Exercise passage Start Marker
Ms Clinton breaks up lessons into an opening demonstration, time for students' experiments to be recorded and compared, and an IT-graphing session that allows them to discuss the theory behind the practice. One student, Ben, says: "It's nice to be able to understand what's going on with everyday substances."

Her students say she is "firm but fair", as she reminds them that they are meant to be looking at analytic techniques with pipette and beaker, searching for "a hint of pink", rather than discussing last night's TV. "Ladies," she announces, swirling a delicately pink beaker full of ethanoic acid in solution, "this is the colour."

Teaching tip: "Know your experiments inside out. Science will always throw up wrong results and anomalies: you need to be able to explain and cope."

Esme Turla has been teaching for four years. After her chemistry degree from Southampton and supply teaching, she got a job at Gumley House School, an 11-18 girls' RC comprehensive in Richmond, Surrey with 1,100 pupils. Thirty are studying chemistry in the sixth-form.
Exercise passage End Marker
Entries shown Start Marker
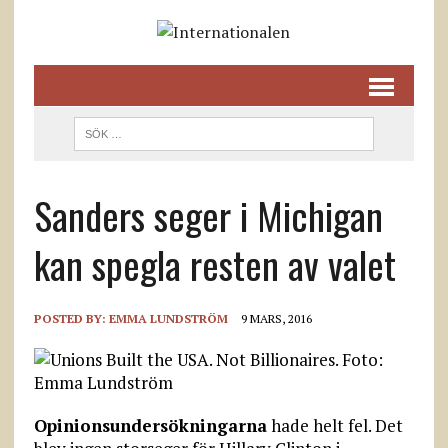
Sanders seger i Michigan
kan spegla resten av valet
POSTED BY:
EMMA LUNDSTRÖM
9 MARS, 2016
Opinionsundersökningarna
hade helt fel. Det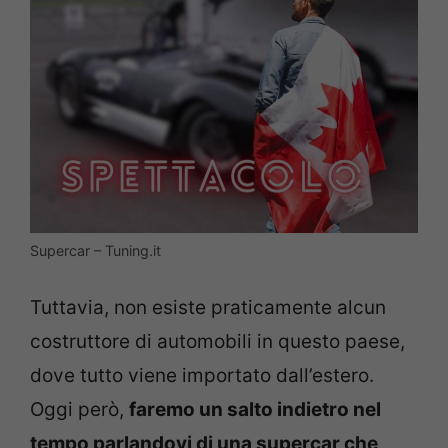
Supercar – Tuning.it
Tuttavia, non esiste praticamente alcun
costruttore di automobili in questo paese,
dove tutto viene importato dall’estero.
Oggi però,
faremo un salto indietro nel
tempo parlandovi di una supercar che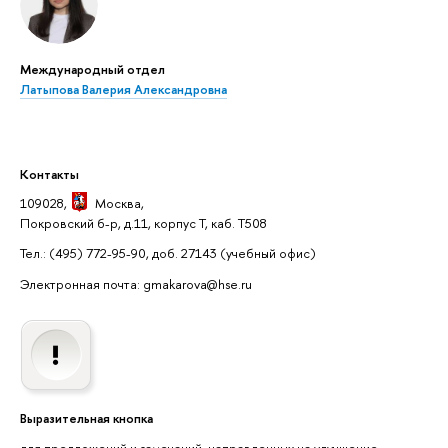
Международный отдел
Латыпова Валерия Александровна
Контакты
109028,
Москва
,
Покровский б-р, д.11, корпус Т, каб. Т508
Тел.: (495) 772-95-90, доб. 27143
(учебный офис)
Электронная почта: gmakarova@hse.ru
Выразительная кнопка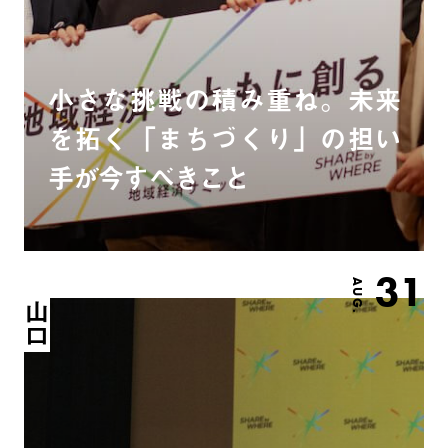
小さな挑戦の積み重ね。未来
を拓く「まちづくり」の担い
手が今すべきこと
31
AUG.
山口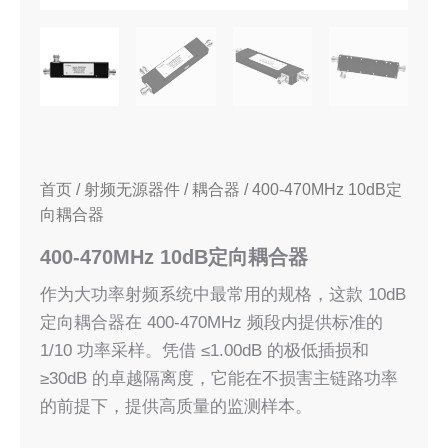
首页
/
射频无源器件
/
耦合器
/ 400-470MHz 10dB定
向耦合器
400-470MHz 10dB定向耦合器
作为大功率射频系统中最常用的规格，这款 10dB
定向耦合器在 400-470MHz 频段内提供标准的
1/10 功率采样。凭借 ≤1.00dB 的极低插损和
≥30dB 的卓越隔离度，它能在不损害主链路功率
的前提下，提供高质量的监测样本。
Entries shown End Marker
◆ Work required: Please quote the chemistry teaching passage word for word, starting with "Esme Turla has" and going on through "in the sixth-form.".

◆ Result of the exercise:
Esme Turla has been teaching for four years. After her chemistry degree from Southampton and supply teaching, she got a job at Gumley House School, an 11-18 girls' RC comprehensive in Richmond, Surrey with 1,100 pupils. Thirty are studying chemistry in the sixth-form.